The weather is getting cold quickly, with that in mind, the Boise and Meridian Fire Departments want to share some reminders when it comes to carbon monoxide (CO).
Carbon monoxide is often called the invisible killer. It is an odorless, colorless gas created when fuels (such as gasoline, wood, coal, natural gas, propane, oil, and methane) burn incompletely. In the home, heating and cooking equipment that burn fuel are potential sources of CO. Vehicles or generators running in an attached garage can also produce dangerous levels of CO. A person can be poisoned by a small amount of CO over a longer period or by a large amount of CO over a shorter amount of time. CO poisoning can be confused with flu symptoms, food poisoning and other illnesses. Some symptoms include shortness of breath, nausea, dizziness, light headedness or headaches. High levels of CO can be fatal, causing death within minutes.

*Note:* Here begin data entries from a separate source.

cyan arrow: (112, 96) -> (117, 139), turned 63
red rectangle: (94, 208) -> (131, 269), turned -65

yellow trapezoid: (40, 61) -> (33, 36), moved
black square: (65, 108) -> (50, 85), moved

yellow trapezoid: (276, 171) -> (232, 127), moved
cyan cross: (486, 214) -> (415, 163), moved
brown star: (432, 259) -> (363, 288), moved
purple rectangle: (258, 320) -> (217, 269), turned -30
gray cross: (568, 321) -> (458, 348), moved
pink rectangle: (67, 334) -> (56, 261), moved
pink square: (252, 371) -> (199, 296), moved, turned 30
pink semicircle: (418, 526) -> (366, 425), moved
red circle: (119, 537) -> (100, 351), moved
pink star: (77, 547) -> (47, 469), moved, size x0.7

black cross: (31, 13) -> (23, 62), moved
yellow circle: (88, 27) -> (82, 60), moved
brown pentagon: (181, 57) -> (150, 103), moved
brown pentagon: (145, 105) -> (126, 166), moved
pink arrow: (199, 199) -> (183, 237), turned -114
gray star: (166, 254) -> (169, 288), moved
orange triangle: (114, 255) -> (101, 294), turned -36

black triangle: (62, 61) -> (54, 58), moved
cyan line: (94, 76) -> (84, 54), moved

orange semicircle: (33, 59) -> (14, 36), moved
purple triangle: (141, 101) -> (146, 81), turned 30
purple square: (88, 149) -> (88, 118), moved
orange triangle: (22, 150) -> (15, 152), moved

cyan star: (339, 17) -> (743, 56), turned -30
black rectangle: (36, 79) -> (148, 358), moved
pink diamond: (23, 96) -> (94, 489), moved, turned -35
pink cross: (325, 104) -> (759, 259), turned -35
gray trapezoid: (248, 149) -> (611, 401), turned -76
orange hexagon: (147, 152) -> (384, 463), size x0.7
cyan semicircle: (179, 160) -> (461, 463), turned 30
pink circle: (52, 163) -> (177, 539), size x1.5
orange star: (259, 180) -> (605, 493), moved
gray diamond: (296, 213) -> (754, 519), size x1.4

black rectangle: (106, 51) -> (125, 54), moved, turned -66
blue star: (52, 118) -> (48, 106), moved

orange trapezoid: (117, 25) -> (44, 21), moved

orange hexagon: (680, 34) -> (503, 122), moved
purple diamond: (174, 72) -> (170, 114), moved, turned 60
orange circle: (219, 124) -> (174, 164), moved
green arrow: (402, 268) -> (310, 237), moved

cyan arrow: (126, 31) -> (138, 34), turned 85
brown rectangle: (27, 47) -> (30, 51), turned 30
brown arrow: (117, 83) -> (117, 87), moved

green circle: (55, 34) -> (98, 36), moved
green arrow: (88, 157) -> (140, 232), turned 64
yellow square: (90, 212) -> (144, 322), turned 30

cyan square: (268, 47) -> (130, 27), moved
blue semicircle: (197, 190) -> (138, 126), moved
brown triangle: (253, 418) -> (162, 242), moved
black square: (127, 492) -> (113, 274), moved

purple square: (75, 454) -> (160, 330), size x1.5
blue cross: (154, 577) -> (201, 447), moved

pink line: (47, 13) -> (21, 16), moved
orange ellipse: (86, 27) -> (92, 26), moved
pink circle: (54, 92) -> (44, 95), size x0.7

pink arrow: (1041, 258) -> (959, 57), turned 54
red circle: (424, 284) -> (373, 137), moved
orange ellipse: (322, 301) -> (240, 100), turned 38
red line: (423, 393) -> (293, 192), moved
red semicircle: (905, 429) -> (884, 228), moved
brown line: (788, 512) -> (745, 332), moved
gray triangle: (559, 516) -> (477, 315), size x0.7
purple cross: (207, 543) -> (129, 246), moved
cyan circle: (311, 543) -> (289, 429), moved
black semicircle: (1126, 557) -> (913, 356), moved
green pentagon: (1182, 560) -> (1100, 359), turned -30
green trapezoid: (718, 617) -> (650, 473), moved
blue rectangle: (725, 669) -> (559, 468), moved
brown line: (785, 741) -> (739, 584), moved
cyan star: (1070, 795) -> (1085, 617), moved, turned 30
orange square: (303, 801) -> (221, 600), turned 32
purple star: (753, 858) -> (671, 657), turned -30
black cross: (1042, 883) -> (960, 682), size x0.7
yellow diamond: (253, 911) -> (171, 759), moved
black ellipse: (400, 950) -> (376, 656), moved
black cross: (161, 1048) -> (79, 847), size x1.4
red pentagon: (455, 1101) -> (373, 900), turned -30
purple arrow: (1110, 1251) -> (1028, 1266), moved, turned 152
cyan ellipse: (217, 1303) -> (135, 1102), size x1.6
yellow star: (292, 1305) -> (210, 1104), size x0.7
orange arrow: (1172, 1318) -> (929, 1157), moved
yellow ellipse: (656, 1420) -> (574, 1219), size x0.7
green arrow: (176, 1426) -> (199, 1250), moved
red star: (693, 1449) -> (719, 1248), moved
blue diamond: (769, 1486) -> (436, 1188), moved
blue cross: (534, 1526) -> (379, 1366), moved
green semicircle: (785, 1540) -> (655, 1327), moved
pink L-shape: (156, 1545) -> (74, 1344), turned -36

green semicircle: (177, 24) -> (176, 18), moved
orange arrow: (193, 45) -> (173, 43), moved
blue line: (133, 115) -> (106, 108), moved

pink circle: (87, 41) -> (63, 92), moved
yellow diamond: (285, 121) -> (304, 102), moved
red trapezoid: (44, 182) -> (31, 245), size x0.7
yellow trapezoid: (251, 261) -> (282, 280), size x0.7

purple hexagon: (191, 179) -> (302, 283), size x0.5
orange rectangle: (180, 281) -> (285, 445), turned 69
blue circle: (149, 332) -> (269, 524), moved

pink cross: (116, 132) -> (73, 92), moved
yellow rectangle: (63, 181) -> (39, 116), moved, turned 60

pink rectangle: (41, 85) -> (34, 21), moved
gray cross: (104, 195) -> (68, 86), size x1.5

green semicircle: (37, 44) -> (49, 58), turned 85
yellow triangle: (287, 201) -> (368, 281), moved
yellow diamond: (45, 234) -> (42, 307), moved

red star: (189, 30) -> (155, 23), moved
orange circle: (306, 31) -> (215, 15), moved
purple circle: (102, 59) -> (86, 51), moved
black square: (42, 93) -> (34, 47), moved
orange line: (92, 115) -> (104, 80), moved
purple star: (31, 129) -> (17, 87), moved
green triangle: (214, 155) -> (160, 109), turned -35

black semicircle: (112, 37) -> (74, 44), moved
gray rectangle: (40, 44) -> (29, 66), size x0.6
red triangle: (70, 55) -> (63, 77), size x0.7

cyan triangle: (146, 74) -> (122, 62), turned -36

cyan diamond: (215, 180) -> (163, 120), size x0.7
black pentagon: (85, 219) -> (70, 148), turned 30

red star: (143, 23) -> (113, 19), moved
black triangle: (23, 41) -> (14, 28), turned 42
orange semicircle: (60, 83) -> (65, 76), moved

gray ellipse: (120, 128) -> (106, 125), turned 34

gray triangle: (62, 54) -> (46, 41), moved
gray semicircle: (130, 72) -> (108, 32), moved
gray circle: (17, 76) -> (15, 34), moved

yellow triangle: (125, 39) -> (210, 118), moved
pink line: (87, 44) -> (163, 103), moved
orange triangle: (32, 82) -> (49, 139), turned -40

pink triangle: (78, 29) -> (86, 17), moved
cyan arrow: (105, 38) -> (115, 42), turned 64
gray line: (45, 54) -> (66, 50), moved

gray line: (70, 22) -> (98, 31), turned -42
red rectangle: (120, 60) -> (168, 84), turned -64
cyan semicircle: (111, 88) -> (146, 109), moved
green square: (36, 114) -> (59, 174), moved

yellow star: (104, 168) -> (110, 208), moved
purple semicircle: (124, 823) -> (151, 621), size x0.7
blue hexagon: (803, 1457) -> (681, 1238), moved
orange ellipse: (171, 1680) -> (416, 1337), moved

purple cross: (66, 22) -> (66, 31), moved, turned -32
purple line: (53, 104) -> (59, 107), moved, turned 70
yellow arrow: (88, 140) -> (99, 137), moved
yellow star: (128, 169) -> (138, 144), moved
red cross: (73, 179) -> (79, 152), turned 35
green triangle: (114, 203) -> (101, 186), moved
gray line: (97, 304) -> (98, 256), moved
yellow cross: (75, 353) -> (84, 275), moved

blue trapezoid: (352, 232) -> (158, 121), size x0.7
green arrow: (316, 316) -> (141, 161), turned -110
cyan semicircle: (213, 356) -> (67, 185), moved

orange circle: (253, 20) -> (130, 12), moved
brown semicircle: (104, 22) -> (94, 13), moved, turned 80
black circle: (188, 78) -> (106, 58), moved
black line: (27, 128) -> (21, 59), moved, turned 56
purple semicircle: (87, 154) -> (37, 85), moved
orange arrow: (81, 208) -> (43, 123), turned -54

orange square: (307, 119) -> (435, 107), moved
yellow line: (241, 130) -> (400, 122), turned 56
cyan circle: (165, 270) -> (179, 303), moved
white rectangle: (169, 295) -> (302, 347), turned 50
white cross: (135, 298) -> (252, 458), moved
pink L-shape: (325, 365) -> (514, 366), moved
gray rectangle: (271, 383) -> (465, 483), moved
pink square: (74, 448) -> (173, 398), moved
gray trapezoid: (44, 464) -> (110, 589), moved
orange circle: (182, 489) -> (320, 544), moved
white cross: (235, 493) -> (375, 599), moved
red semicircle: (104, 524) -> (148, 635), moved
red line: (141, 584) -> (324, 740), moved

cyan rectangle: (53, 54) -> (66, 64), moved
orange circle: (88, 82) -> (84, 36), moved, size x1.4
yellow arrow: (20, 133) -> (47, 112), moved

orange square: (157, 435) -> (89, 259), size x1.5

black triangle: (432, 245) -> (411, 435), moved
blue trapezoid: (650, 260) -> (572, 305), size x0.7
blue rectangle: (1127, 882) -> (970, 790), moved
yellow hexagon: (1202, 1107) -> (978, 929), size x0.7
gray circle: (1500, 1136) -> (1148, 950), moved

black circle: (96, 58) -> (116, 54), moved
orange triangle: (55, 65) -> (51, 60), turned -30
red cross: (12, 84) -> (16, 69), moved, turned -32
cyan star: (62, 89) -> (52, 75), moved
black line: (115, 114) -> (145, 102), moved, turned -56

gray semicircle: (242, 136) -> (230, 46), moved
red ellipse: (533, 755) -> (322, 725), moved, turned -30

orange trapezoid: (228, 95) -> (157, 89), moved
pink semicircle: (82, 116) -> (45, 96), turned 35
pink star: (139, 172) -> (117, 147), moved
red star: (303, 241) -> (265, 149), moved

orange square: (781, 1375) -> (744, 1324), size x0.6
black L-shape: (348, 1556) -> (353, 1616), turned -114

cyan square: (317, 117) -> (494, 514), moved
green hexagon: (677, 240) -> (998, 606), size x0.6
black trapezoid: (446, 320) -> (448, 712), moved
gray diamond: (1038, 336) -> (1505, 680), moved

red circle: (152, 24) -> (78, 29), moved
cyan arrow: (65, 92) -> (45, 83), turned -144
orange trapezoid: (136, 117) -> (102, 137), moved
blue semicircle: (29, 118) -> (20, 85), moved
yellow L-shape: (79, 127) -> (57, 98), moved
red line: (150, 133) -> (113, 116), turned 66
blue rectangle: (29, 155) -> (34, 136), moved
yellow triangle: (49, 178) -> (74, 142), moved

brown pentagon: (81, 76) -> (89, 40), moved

- CO alarms should be installed in a central location outside each sleeping area and on every level of the home and in other locations where required by applicable laws, codes or standards.
- For the best protection, interconnect all CO alarms throughout the home.
- Choose a CO alarm that has the label of a recognized testing laboratory.
- Test CO alarms at least once a month.
- If the CO alarm sounds, immediately move to a fresh air location outdoors or by an open window or door. Call for help from a fresh air location and stay there until emergency personnel.
- If you need to warm a vehicle, remove it from the garage immediately after starting it.
- Do not run a vehicle or other fueled engine or motor indoors, even if garage doors are open.
- During and after a snowstorm, make sure vents for the dryer, furnace, stove, and fireplace are clear of snow build-up.
- A generator should be used in a well-ventilated location outdoors away from windows, doors and vent openings.
- Gas or charcoal grills can produce CO — only use outside.
“We recommend buying a CO detector that has a digital display. That way you can see what the reading is if the alarm goes off. If your alarm does go off, exit the building and wait for the fire department to come check out your residence to see if they can find the problem,” said Joe Bongiorno, Deputy Chief – Fire Marshal Meridian Fire.